| TASK TO COMPLETE |
From the passage about living with dementia, reproduce word for word the part that opens with the words containing "After my death is" and closes with "cruelties of dementia.".

TEXT BLOCK START

There are a few that are willing to understand that our world is so different then yours. You don’t want to believe it is as bad as what we say but in our mind, we are not lying. We are saying what we believe at the moment.
The first step needed to understand my world, is to open your heart and not think so much. When you start to think you compare us to your standards and miss what we are saying. Don’t be mad because we are different, love us because we are the same.
February 23, 2015
The Tears of Dementia will be published after my death. It is a book that travels along the path that no one ever sees because we hide it and only someone living with dementia is strong enough to walk it. There is a dark side of dementia where we live that we dare not speak about.
After my death is the only time I can share my nightmares, my constant thoughts of death and what this disease did to me. You will see the side of me that I fight to hide. That is the only time I will be able to share my weaknesses.
Don’t misunderstand, I am surrounded with love and support but there is a part of my life that the needs are just not being met. Someone will say, tell us so we can help you. Then the pity, judgment and feeling sorry for me begins. The unspoken cruelties of dementia.
We don’t want these, we want dignity and the chance to live a happy life.

TEXT BLOCK END
DATASET EXCERPTS START

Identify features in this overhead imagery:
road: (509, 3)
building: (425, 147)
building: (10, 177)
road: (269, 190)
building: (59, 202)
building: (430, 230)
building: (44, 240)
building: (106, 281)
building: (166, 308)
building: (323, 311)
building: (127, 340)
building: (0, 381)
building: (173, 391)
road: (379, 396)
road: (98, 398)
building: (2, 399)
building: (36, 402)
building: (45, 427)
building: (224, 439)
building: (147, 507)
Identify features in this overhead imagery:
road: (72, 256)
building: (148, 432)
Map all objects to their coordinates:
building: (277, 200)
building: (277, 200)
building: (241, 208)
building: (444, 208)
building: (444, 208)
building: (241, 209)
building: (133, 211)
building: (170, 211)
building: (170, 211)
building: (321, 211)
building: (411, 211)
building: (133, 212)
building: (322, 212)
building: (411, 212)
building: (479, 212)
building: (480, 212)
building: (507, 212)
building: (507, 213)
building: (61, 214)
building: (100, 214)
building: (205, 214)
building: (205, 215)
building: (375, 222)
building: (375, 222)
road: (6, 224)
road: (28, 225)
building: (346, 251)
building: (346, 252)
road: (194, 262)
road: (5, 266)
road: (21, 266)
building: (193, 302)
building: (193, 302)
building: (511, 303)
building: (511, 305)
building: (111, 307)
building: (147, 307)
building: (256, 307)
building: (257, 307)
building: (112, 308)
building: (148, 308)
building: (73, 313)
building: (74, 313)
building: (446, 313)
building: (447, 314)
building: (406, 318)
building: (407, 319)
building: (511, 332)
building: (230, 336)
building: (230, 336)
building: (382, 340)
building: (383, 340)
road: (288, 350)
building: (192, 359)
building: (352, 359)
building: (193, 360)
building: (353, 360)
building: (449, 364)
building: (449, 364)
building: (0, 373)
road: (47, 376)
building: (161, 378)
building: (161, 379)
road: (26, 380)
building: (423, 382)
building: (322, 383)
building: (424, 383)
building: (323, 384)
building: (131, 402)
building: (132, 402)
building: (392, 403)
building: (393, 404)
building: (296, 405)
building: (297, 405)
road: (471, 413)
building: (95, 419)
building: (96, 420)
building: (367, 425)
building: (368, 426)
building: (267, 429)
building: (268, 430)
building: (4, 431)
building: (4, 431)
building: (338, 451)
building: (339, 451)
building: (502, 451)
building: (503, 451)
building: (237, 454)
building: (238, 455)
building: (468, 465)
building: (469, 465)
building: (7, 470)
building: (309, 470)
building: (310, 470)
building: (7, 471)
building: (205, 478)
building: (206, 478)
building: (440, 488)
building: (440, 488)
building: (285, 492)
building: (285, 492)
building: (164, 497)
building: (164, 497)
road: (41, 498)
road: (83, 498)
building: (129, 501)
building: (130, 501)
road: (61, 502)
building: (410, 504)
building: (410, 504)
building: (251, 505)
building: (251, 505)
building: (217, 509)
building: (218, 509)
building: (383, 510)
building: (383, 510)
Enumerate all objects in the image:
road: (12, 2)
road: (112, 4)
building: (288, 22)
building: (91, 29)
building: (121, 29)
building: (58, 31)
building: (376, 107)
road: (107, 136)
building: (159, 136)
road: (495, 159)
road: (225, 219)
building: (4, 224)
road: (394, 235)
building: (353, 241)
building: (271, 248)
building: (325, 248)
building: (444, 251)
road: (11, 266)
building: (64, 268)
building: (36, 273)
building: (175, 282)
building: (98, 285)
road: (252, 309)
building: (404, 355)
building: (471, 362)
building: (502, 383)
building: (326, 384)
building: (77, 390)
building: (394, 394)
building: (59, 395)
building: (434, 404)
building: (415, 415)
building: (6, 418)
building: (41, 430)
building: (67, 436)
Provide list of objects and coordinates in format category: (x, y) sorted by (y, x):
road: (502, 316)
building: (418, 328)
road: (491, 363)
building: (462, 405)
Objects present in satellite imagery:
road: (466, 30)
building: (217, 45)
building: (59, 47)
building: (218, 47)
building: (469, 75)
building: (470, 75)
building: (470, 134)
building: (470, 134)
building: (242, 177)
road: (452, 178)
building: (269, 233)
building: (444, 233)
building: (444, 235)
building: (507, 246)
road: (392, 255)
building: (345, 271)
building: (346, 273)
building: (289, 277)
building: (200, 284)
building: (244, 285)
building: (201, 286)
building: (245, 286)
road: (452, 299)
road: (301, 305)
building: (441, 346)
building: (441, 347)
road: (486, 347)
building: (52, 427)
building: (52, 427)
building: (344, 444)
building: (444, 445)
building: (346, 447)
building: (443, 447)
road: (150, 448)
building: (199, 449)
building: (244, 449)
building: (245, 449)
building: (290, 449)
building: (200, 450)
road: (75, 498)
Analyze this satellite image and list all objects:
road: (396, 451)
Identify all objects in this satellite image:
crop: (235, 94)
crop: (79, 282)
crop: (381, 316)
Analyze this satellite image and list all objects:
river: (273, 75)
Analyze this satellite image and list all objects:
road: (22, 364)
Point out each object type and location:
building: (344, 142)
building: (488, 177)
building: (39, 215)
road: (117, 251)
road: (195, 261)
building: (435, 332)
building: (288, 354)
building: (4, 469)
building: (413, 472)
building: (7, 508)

DATASET EXCERPTS END

| EXERCISE OUTPUT |
After my death is the only time I can share my nightmares, my constant thoughts of death and what this disease did to me. You will see the side of me that I fight to hide. That is the only time I will be able to share my weaknesses.
Don’t misunderstand, I am surrounded with love and support but there is a part of my life that the needs are just not being met. Someone will say, tell us so we can help you. Then the pity, judgment and feeling sorry for me begins. The unspoken cruelties of dementia.